» **Exercise instructions**
In the lines from the one containing "like V 0.77" through the one containing "Logged voltage: V 6", swap "voltmeter" for "multimeter" and give those lines again with nothing else changed.

[Extracted records]
<<<<

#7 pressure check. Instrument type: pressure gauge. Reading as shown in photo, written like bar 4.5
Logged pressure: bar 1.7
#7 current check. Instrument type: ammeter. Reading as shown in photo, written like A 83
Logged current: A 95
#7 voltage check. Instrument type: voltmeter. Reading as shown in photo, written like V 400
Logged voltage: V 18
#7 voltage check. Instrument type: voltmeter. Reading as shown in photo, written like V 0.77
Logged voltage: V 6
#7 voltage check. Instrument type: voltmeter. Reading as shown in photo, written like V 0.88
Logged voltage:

>>>>
<<<<

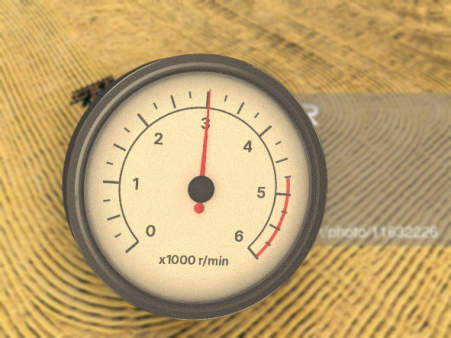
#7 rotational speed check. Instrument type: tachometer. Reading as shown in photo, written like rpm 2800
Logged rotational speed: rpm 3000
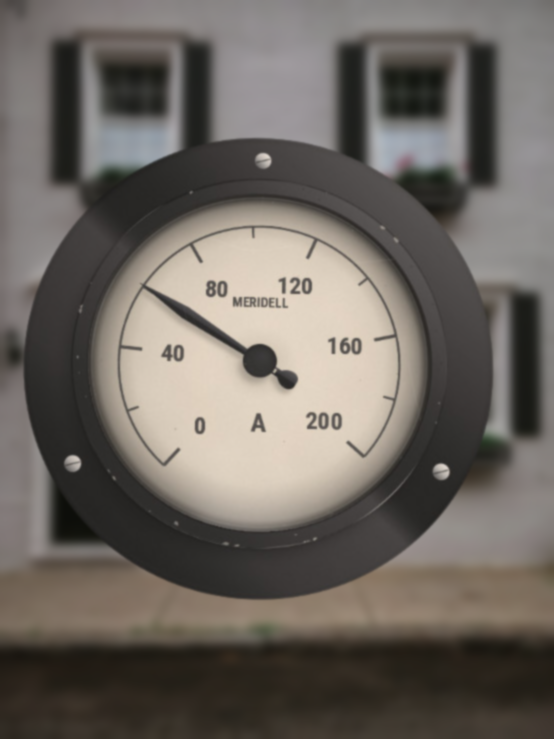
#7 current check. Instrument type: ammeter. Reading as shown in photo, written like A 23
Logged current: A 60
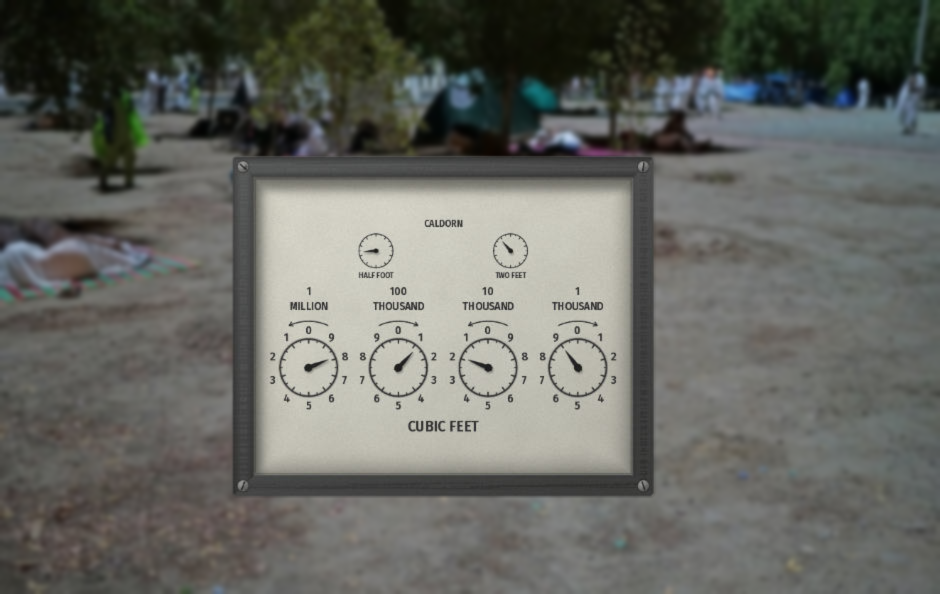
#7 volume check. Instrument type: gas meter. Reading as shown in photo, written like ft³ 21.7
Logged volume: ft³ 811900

>>>>

» **Solution for this task**
#7 voltage check. Instrument type: multimeter. Reading as shown in photo, written like V 0.77
Logged voltage: V 6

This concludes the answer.